A alegria manifestada por alguns entrevistados, em meio ao mar de histórias pavorosas, seria apenas a inflexão involuntária da enorme carga de tensão interna que o espírito não consegue mais sufocar, extravasada no sorriso bobo e falso dos anônimos do documentário. Ali, naquelas sujas paredes, naqueles apertados apartamentos, encontram-se fotografias de várias almas, corpos, vidas... miscelâneas postas para estudarmos um pouco a natureza humana quando postas em um mesmo recinto, sofrendo as mesmas cargas de dramaticidade das histórias que permeiam o edifício. Roubos, prostituição, descaso, falta de humanidade, misturadas aos pequenos universos-problemas de cada morador.
E um desses moradores foi objeto de minha observação mais demorada.
Escrevo sobre Marcelo. Jovem aparentemente de seus 33 anos de idade. Perfeito carioca no jeito de falar, bem articulado com as palavras. A entrevista concedida aos diretores do documentário discorre na sala do seu apartamento. Poucos móveis. Na sala há também uma pequena mesa com computador. Talvez seja ali onde passe a maior parte do seu tempo; quando não está ausente do edifício, que é verdadeiramente o que mais acontece. Uma senhora que presta serviços de doméstica passa suas camisas, dando-nos a entender, que nosso personagem mora sozinho.
No universo de Marcelo, o edifício Master é fortemente marcado pela diversidade de pessoas estranhas. Pessoas que não se entendem; que brigam o tempo todos com seus vizinhos; que alugam os quartos para aliciamento de mulheres e homens; por isso, sempre que pode, está ausente, longe do tumulto e da violência impregnada nos corredores do edifício. Desconfiado dos outros hóspedes que moram no mesmo ambiente, Marcelo reproduz, de maneira resumida, o mundo violento e opressivo das ruas de Nova York, no célebre filme de Martin Scorcese, estrelado pelo talentoso Robert de Niro, Taxi Drive. O medo constante de uma agressão vinda dos excluídos, dos paranóicos, da gente escorraçada nos guetos da cidade infestada de criminosos, tudo se reproduz de maneira atenuada, mas não menos sintomática, na vida de Marcelo como morador do edifício Master.
No caso de Marcelo não seria o fato de tanta gente desqualificada, ou escórias, como traduz o filme, convivendo no mesmo espaço que lhe inspira o medo constante, mas a quantidade de pessoas. Os constantes problemas alheios, que transpondo portas, adentram, sem convite, à sala, os quarto, e evidentemente, à vida dos outros moradores vizinhos.

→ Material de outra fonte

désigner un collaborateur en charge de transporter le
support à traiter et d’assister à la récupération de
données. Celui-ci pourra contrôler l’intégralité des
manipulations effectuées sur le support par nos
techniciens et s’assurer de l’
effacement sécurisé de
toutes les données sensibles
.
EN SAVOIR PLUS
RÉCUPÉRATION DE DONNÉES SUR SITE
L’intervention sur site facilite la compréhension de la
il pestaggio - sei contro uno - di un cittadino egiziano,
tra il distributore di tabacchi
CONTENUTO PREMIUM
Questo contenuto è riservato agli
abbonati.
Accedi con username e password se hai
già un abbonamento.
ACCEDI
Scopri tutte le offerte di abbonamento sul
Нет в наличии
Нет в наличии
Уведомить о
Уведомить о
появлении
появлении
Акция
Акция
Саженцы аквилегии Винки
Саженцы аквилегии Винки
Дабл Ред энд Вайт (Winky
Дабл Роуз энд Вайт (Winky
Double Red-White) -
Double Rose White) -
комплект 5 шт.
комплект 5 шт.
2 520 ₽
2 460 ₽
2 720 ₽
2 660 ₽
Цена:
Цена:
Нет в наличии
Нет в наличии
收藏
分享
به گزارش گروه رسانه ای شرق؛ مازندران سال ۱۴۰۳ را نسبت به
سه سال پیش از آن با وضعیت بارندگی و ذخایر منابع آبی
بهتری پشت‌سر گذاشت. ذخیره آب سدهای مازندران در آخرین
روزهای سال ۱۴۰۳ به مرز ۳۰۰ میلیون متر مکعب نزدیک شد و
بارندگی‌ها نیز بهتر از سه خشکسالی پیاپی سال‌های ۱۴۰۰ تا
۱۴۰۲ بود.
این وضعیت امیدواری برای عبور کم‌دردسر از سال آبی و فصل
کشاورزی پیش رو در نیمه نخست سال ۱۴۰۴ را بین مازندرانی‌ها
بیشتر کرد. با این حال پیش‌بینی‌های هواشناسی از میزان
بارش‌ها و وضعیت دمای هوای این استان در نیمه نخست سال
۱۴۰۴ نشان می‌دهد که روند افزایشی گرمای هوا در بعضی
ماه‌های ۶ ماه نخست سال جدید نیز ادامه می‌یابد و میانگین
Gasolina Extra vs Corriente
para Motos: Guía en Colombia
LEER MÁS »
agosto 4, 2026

Outro viés da película documentista de Eduardo Coutinho nos inquiri a fazer a seguinte pergunta objetiva: quais foram as histórias apropriadas por outros moradores e reproduzidas, sem o devido cuidado, pelo entrevistado? Pois dessas entrevistas obtivemos um resultado de certo ar de decadência moral, por parte dos moradores, muito forte na narrativa de Marcelo. Como pode ele ser referência da realidade vivida ali, se o mesmo afirma que passa a sua vida mais longe, do que propriamente morando lá. O que o oprime de fato são as paredes do edifício, ou sua vida subjetiva, que como falei na introdução, recebe um estímulo externo quando ele começa a transpor a porta de entrada do Master?
A narração de Marcelo deixa evidente, muito mais na sua atitude perante as câmeras e os entrevistadores, que algo de artificialmente foi criado para compor seu receio na multidão estranha onde vive. Não temos como negar os fatos objetivos de tentativa de suicídios, falta de organização, de lei, de pudor e de moral ocorridas em todos esses anos no edifício, mas muito do que Marcelo descreveu, parecia descrever a vida lá de fora que ele fez questão de trazer para dentro do Master, assim como outros moradores também o fizeram, para dar vazão aos seus temores e paranóias do cotidiano, muito além dos muros e das grades.